I love you and if you so happen to be in Bombay, I love Bombay, too.
4 Comments:
Dear Azadeh Pourzand, Sometimes it is good to be patient, even with blogs that seem to be abandoned for ever (like in your case). But then a marvellous new post emerges on them, like in this case about Bombay. Never been to India myself, but I have several colleagues, and although they all share the same passport, the stories they tell me from home are so different like the thoughts in face of dead animals of you and your indian friend.
Michael
If a person dies, its relatives mourn for him or her. If a child suffers from a fatal disease, the doctors and the parents fight for its life.
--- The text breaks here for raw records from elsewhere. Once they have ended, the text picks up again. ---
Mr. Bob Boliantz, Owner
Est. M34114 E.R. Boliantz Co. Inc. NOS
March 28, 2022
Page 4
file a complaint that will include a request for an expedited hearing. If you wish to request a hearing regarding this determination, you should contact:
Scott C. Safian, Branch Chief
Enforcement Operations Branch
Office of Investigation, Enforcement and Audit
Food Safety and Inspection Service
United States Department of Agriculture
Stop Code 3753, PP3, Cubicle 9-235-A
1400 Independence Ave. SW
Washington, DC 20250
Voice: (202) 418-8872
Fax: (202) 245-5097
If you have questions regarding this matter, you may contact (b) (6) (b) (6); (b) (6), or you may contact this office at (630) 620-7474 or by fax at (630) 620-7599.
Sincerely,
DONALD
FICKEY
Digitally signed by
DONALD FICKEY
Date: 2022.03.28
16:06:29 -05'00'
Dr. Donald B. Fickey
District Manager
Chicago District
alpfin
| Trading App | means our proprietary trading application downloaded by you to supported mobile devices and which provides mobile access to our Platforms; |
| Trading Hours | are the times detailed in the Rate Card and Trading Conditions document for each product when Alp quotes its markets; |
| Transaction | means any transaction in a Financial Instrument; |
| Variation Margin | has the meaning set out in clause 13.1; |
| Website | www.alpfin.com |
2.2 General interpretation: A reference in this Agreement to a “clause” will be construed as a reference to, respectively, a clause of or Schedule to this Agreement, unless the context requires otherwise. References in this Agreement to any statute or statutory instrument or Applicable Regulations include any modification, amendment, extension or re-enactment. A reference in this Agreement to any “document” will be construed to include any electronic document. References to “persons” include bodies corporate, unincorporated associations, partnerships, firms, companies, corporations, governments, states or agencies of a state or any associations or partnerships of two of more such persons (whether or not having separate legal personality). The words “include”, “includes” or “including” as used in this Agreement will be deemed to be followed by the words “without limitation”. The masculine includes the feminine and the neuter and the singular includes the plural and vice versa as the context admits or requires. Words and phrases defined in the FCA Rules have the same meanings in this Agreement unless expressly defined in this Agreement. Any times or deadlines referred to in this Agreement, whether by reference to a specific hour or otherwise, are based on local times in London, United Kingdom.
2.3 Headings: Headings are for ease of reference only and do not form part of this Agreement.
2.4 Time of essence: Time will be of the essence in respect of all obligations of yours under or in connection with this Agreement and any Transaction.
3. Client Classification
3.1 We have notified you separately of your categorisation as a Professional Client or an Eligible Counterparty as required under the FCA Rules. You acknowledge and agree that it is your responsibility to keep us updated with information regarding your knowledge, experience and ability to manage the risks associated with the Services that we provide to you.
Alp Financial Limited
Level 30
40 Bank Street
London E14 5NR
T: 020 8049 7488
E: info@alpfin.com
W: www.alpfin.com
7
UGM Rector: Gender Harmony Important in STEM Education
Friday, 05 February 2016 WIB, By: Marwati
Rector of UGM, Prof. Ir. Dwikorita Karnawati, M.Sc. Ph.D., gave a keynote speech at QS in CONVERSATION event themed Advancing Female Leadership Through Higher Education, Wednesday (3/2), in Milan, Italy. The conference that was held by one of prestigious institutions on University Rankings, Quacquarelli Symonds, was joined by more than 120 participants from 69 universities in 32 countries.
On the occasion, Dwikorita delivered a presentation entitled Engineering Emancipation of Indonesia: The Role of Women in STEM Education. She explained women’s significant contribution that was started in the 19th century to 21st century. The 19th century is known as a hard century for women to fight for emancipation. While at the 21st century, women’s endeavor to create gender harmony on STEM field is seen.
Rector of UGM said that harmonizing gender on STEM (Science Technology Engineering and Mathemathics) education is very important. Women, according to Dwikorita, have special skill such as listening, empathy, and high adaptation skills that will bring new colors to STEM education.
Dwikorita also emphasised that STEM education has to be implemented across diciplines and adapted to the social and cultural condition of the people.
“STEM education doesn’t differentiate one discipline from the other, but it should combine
If a living creature dies, it usually gets unnoticed, unless somebody as you writes about it. Rats are in fact rodents with much higher developed social interaction and emotional qualities than many other animals which are kept as pets. They are extremely careful with their babies, and they also can become very confident with humans. It is really a pitty they have such a bad reputation.
The only exception to my knowledge is a novel by Gunter Grass, called "The Rattes", in which he describes a femal rat as a representative of post-war feminism in Berlin, but also episodes of the story in Bombay.
There was a review about it in the NYT (http://www.nytimes.com/books/99/12/19/specials/grass-rat.html), but my English is not as good to understand the undertones in it. But I liked the novel a lot.
regards
Michael
I wish your "YOU" understand you.
I wish your "YOU" is a loyal "YOU" who understands you.